A single amino acid substitution in the A subunit of Escherichia coli enterotoxin results in a loss of its toxic activity

• Published in: The Journal of biological chemistry Vol. 265; no. 36; pp. 22520 - 22525
• Main Authors: Tsuji, T, Inoue, T, Miyama, A, Okamoto, K, Honda, T, Miwatani, T
• Format: Journal Article
• Language: English
• Published: Bethesda, MD Elsevier Inc 25.12.1990; American Society for Biochemistry and Molecular Biology
• Subjects: amino acid composition; Amino Acid Sequence; Animals; Bacterial Toxins - genetics; Bacterial Toxins - isolation & purification; Bacterial Toxins - toxicity; Bacteriology; Base Sequence; Biological and medical sciences; Capillary Permeability - drug effects; detoxification; enterotoxins; Enterotoxins - genetics; Enterotoxins - isolation & purification; Enterotoxins - toxicity; Escherichia coli - genetics; Escherichia coli Proteins; Fundamental and applied biological sciences.
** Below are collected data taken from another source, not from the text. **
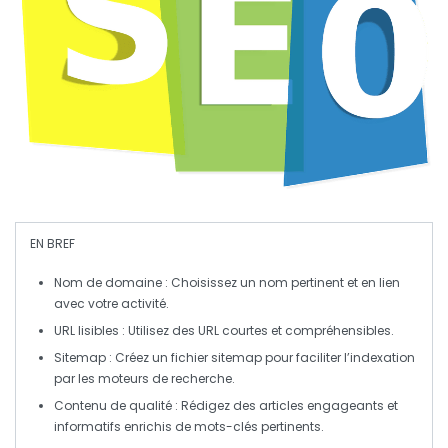
EN BREF
Nom de domaine
: Choisissez un nom pertinent et en lien
avec votre activité.
URL lisibles
: Utilisez des
URL
courtes et compréhensibles.
Sitemap
: Créez un fichier
sitemap
pour faciliter l’indexation
par les moteurs de recherche.
Contenu de qualité
: Rédigez des articles engageants et
informatifs enrichis de
mots-clés
pertinents.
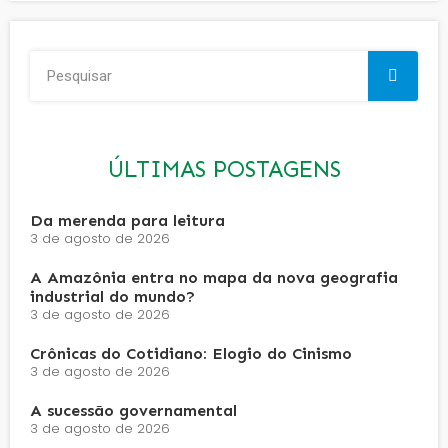
ÚLTIMAS POSTAGENS
Da merenda para leitura
3 de agosto de 2026
A Amazônia entra no mapa da nova geografia
industrial do mundo?
3 de agosto de 2026
Crônicas do Cotidiano: Elogio do Cinismo
3 de agosto de 2026
A sucessão governamental
3 de agosto de 2026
Psychology; Genes, Bacterial; Macromolecular Substances; Microbiology; Molecular Sequence Data; Mutagenesis, Site-Directed; Pathogenicity, virulence, toxins, bacteriocins, pyrogens, host-bacteria relations, miscellaneous strains; Rabbits; Recombinant Proteins - isolation & purification; Recombinant Proteins - toxicity; Sequence Homology, Nucleic Acid; Skin - blood supply; Characterization; Plasmid; Proteins; Structure activity relation; Escherichia coli; Active site; Point mutation; Enterotoxin; Bacteria; Cytotoxicity; Chemical composition; Enterobacteriaceae
• ISSN: 0021-9258; 1083-351X
• DOI: 10.1016/S0021-9258(18)45736-5

A plasmid encoding a mutant gene of heat-labile enterotoxin (LT), produced by enterotoxigenic Escherichia coli, was induced by treatment of plasmid EWD 299 with hydroxylamine. A mutant strain of E. coli HB 101 carrying the mutant plasmid pTUH 6A produced a low toxic LT analogue (mutant LT), which was cross-reactive with anti-LT antibody. The mutant LT activity was less than 0.15 and 0.006% of the normal LT in the rabbit ileal loop test and in the rabbit skin permeability test, respectively. The amino acid composition of the mutant LT-B subunit was the same as that of the normal B subunit. Though the A2 fragment of the mutant LT was identical to normal LT by DNA analysis, the A1 fragment of the mutant LT differed from the normal A1 fragment in one amino acid at position 112; namely it had lysine instead of glutamic acid from the N terminus. These data suggest that glutamic acid at position 112 from the N terminus of the A1 fragment is important for the A subunit to express its biological activity.